As the desert sunrise occurs, a choir begins to sing "Out on the Desert". Road Runner starts to run down the road, as Wile E. Coyote searches for him. However, Road Runner beeps behind his back, scaring him and prompting him to chase from behind.

Wile E. first tries to ensnare Road Runner into a noose. However, he misses and falls down a cliff and later gets smashed by a boulder. Eventually, the scene freezes and zooms out to reveal Wile E. at his cave home, taking notes on his failures at catching Road Runner in hopes of detecting where exactly he went wrong and avoiding the same pitfalls in the future. Using a projector to perform slow motion photography on his films and hidden cameras around the desert, Wile E.'s "genius" plan allows him to film at any angle.

To demonstrate how Wile E. can find his previous mistake with the noose, he rewinds to when he tugs on the rope and finds that is the first fault of his plan. He finds the most crucial error, a longer cliff surface is needed for enough backing surface to prevent him from falling again. Learning from his mistakes, he tries the noose trap again, however he catches a truck instead and is pulled until he gratefully stops on the road.

What follows includes a grenade plane and bow and arrow, and a seesaw with a boulder that lands on the coyote instead. Wile E. then goes all in with a simple catapult, which also repeatedly backfires. Now bruised and in casts, Wile E. sarcastically says that the catapult is "So simple a child could operate it," then points at the blueprint before the catapult on the blueprint activates and actually manages to hit the coyote.

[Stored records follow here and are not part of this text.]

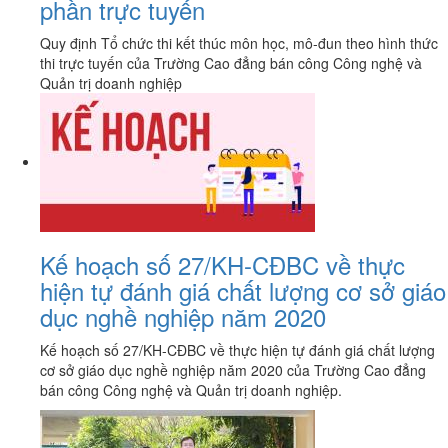
phần trực tuyến
Quy định Tổ chức thi kết thúc môn học, mô-đun theo hình thức
thi trực tuyến của Trường Cao đẳng bán công Công nghệ và
Quản trị doanh nghiệp
Kế hoạch số 27/KH-CĐBC về thực
hiện tự đánh giá chất lượng cơ sở giáo
dục nghề nghiệp năm 2020
Kế hoạch số 27/KH-CĐBC về thực hiện tự đánh giá chất lượng
cơ sở giáo dục nghề nghiệp năm 2020 của Trường Cao đẳng
bán công Công nghệ và Quản trị doanh nghiệp.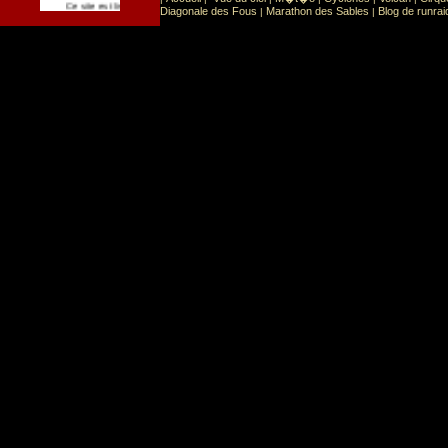
Sport
Sports extr�mes
Ce site est list� dans la cat�gorie
:
Diagonale des Fous
Marathon des Sables
Blog de runrai
|
|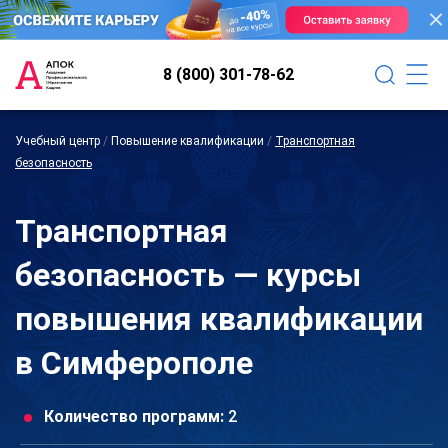
8 (800) 301-78-62
Учебный центр
/
Повышение квалификации
/
Транспортная
безопасность
Транспортная
безопасность — курсы
повышения квалификации
в Симферополе
Количество программ:
2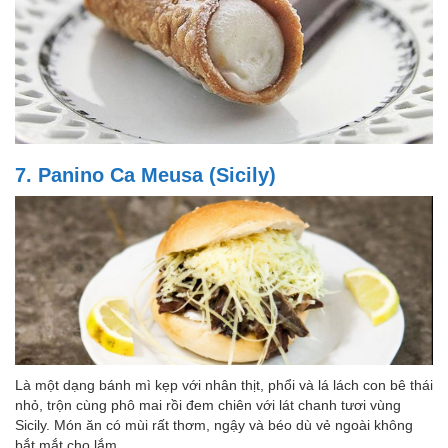
7. Panino Ca Meusa (Sicily)
Là một dạng bánh mì kẹp với nhân thịt, phổi và lá lách con bê thái
nhỏ, trộn cùng phô mai rồi đem chiên với lát chanh tươi vùng
Sicily. Món ăn có mùi rất thơm, ngậy và béo dù vẻ ngoài không
bắt mắt cho lắm.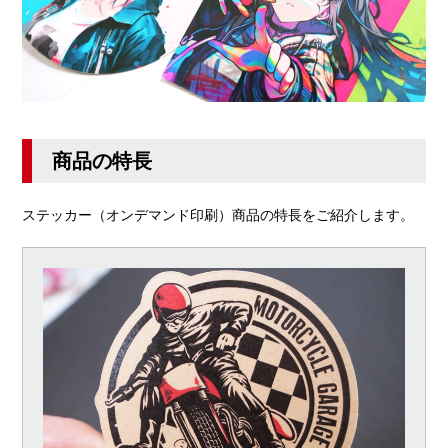
商品の特長
ステッカー（オンデマンド印刷）商品の特長をご紹介します。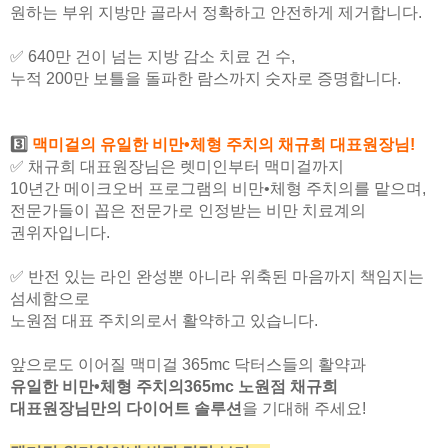
원하는 부위 지방만 골라서 정확하고 안전하게 제거합니다.
✅
640만 건이 넘는 지방 감소 치료 건 수,
누적 200만 보틀을 돌파한 람스까지 숫자로 증명합니다.
3️⃣
맥미걸의 유일한 비만•체형 주치의 채규희 대표원장님!
✅
채규희 대표원장님은 렛미인부터 맥미걸까지
10년간 메이크오버 프로그램의 비만•체형 주치의를 맡으며,
전문가들이 꼽은 전문가로 인정받는 비만 치료계의
권위자입니다.
✅
반전 있는 라인 완성뿐 아니라 위축된 마음까지 책임지는
섬세함으로
노원점 대표 주치의로서 활약하고 있습니다.
앞으로도 이어질 맥미걸 365mc 닥터스들의 활약과
유일한 비만•체형 주치의365mc 노원점 채규희
대표원장님만의 다이어트 솔루션
을 기대해 주세요!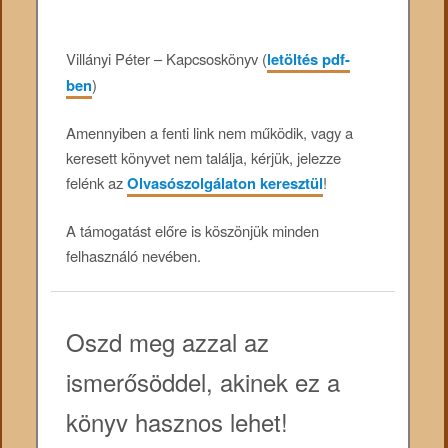
Villányi Péter – Kapcsoskönyv (
letöltés pdf-
ben
)
Amennyiben a fenti link nem működik, vagy a
keresett könyvet nem találja, kérjük, jelezze
felénk az
Olvasószolgálaton keresztül
!
A támogatást előre is köszönjük minden
felhasználó nevében.
Oszd meg azzal az
ismerősöddel, akinek ez a
könyv hasznos lehet!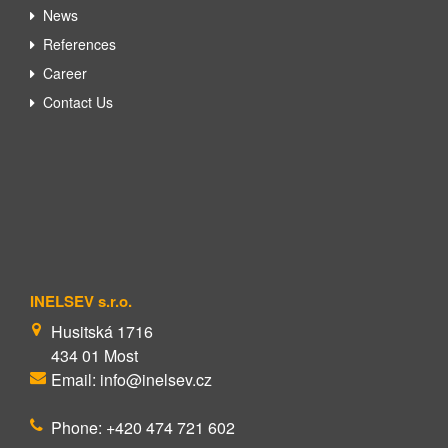
News
References
Career
Contact Us
INELSEV s.r.o.
Husitská 1716
434 01 Most
Email: info@inelsev.cz
Phone: +420 474 721 602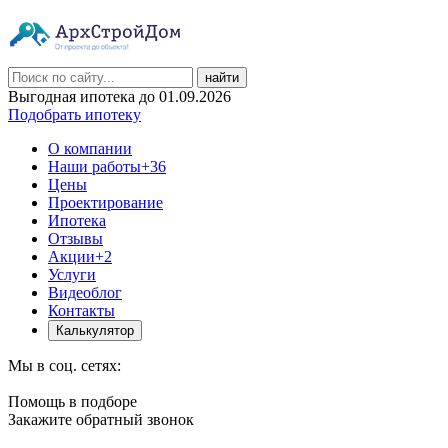
найти
Выгодная ипотека до 01.09.2026
Подобрать ипотеку
О компании
Наши работы
+36
Цены
Проектирование
Ипотека
Отзывы
Акции
+2
Услуги
Видеоблог
Контакты
Калькулятор
Мы в соц. сетях:
Помощь в подборе
Закажите обратный звонок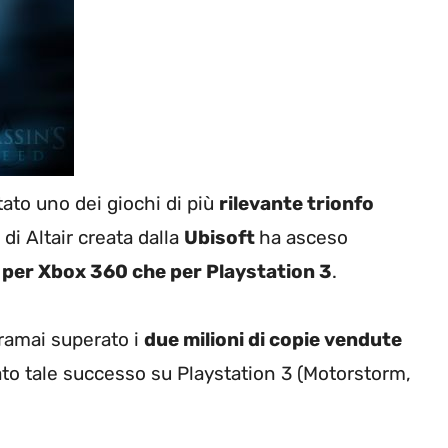
tato uno dei giochi di più
rilevante trionfo
 di Altair creata dalla
Ubisoft
ha asceso
 per Xbox 360 che per Playstation 3
.
oramai superato i
due milioni di copie vendute
ato tale successo su Playstation 3 (Motorstorm,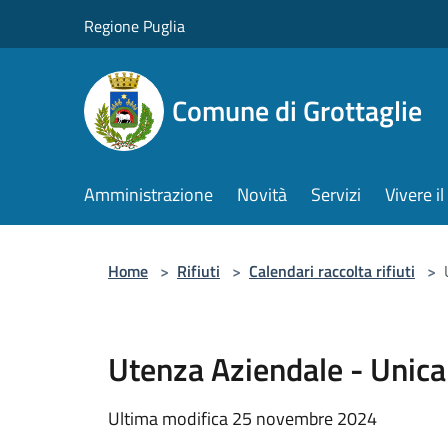
Salta al contenuto principale
Regione Puglia
Comune di Grottaglie
Amministrazione
Novità
Servizi
Vivere 
Home
>
Rifiuti
>
Calendari raccolta rifiuti
>
Utenza Aziendale - Unica
Ultima modifica 25 novembre 2024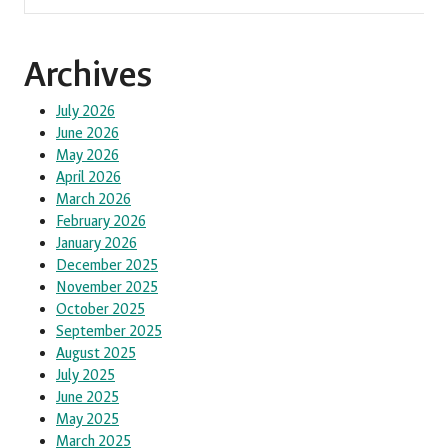
Archives
July 2026
June 2026
May 2026
April 2026
March 2026
February 2026
January 2026
December 2025
November 2025
October 2025
September 2025
August 2025
July 2025
June 2025
May 2025
March 2025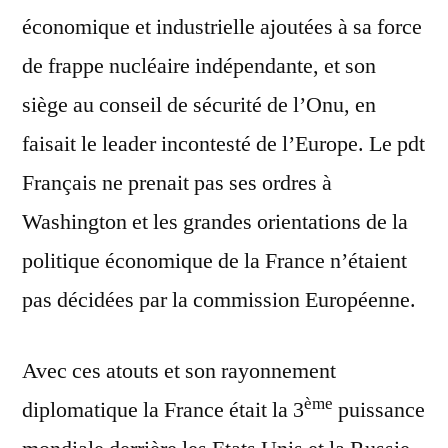
économique et industrielle ajoutées à sa force
de frappe nucléaire indépendante, et son
siège au conseil de sécurité de l’Onu, en
faisait le leader incontesté de l’Europe. Le pdt
Français ne prenait pas ses ordres à
Washington et les grandes orientations de la
politique économique de la France n’étaient
pas décidées par la commission Européenne.
Avec ces atouts et son rayonnement
ème
diplomatique la France était la 3
puissance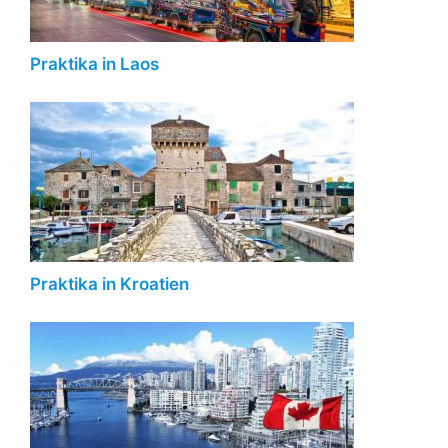
Praktika in Laos
Praktika in Kroatien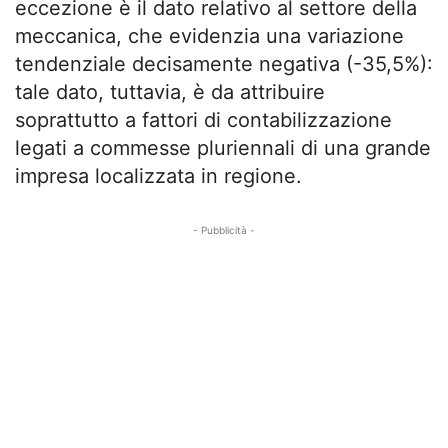
eccezione è il dato relativo al settore della
meccanica, che evidenzia una variazione
tendenziale decisamente negativa (-35,5%):
tale dato, tuttavia, è da attribuire
soprattutto a fattori di contabilizzazione
legati a commesse pluriennali di una grande
impresa localizzata in regione.
- Pubblicità -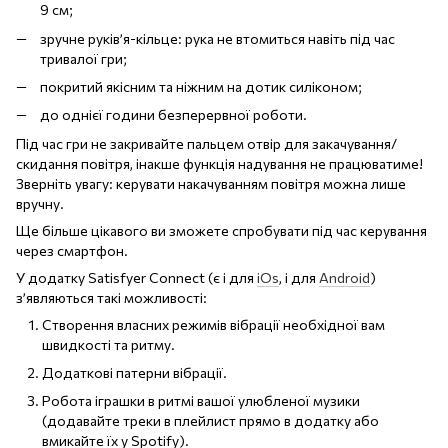
9 см;
зручне руків’я-кільце: рука не втомиться навіть під час
тривалої гри;
покритий якісним та ніжним на дотик силіконом;
до однієї години безперервної роботи.
Під час гри не закривайте пальцем отвір для закачування/
скидання повітря, інакше функція надування не працюватиме!
Зверніть увагу: керувати накачуванням повітря можна лише
вручну.
Ще більше цікавого ви зможете спробувати під час керування
через смартфон.
У додатку Satisfyer Connect (є і для
iOs
, і для
Android
)
з’являються такі можливості:
Створення власних режимів вібрації необхідної вам
швидкості та ритму.
Додаткові патерни вібрації.
Робота іграшки в ритмі вашої улюбленої музики
(додавайте треки в плейлист прямо в додатку або
вмикайте їх у Spotify).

The blueprint was manufactured from Road-Runner Blue-Print Co., and a Road Runner that is printed on its label beeps before running off.

Availability

Notes

  • This is one of the three cartoons cut from the unsold pilot Adventures of the Road-Runner; the others were "To Beep or Not to Beep" and "Zip Zip Hooray!"
  • Milt Franklyn was credited as the musician with the correct spelling of his name.
  • This cartoon and "Zip Zip Hooray!" were the only two Adventures of the Road Runner cut-downs that weren't done by William Lava, due to extremely poor budgets.
  • This short includes the sequence of Adventures of the Road-Runner with Wile E. Coyote speaking to the viewing audience. This cartoon also features a theme song called "Out on the Desert". The original pilot was produced by David H. DePatie with supervising director Chuck Jones.
  • A Tom & Jerry cartoon produced by Chuck Jones (but uncredited) called "Shutter Bugged Cat" is loosely based on this episode, as both feature reused footage from older cartoons with the same result.
  • The toy plane/grenade sequence is reused from "Zip 'n Snort".
  • MeTV aired a previously unreleased restored print of the cartoon on "Toon In with Me".
  • On the old unrestored TV prints, the cartoon's title card has a yellow background. The restored version that aired on MeTV shows that the title card originally had a red and blue background respectively.